The Group has seen an increased pre-exceptional profit, up by 68%, with the margins for the business increasing to 2.4% from 2% a year ago and representing a further step towards the 2026 target of 3% set by its Sustainable Growth Strategy.
The order book has increased year-on-year up to £3.4bn, with the business remaining committed to rigorous project selection and risk management processes.
Highlights of the past 12 months include the acquisitions of the nmcn water business (including Lintott), which when combined with increased activity in the water sector’s AMP7 frameworks, has boosted revenue past the £1.2bn mark. This does not include MCS Control Systems, which was acquired in July.
Underlining the robust condition of the business and the strong cash position, the Galliford Try Board has demonstrated its confidence in current performance by announcing an intended buy-back of shares worth £15m.

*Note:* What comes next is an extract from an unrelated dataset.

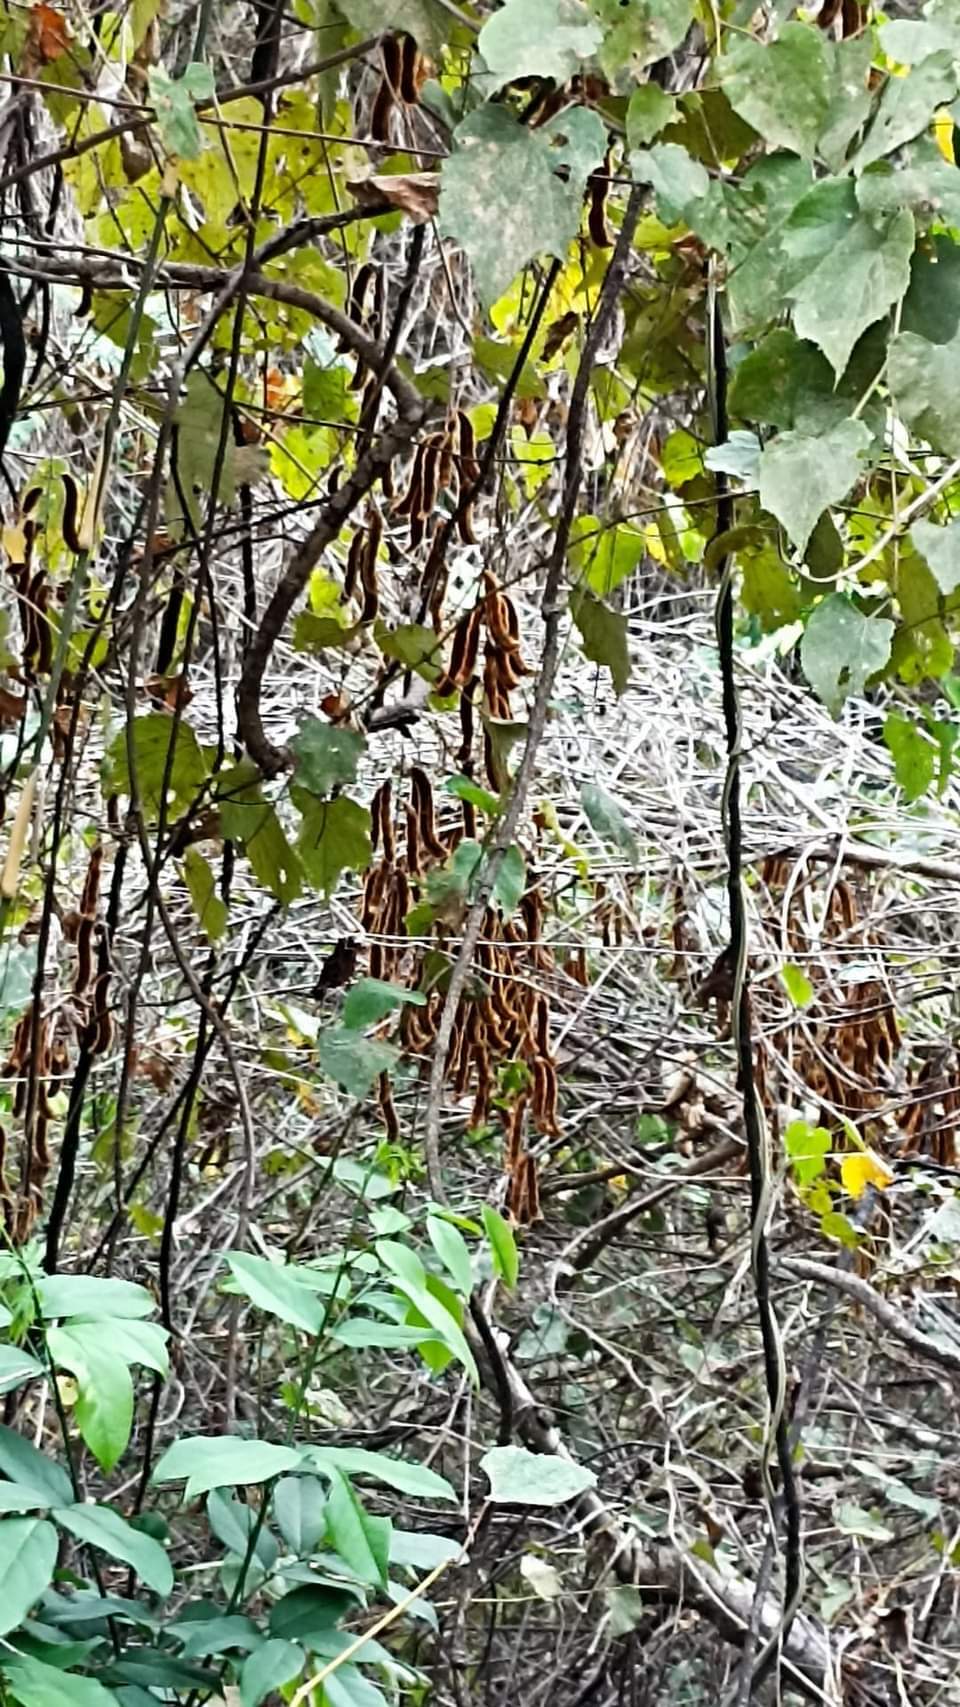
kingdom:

Commenting on the performance, Bill Hocking, Chief Executive of Galliford Try, said: “The Group has had another successful and progressive year. We have made an excellent start to our Sustainable Growth Strategy, delivering risk managed controlled growth while making good progress towards our margin improvement target. With our passionate teams, strong balance sheet, market-leading sector positions, excellent client and supplier relationships and high-quality order book, we look forward to the future with confidence.”
Recognising the national cost of living challenge, the Group looked at how it could support employees and agreed to make a one-off payment in Autumn 2022 of circa £1.0m, in total, to over 1,800 of its staff.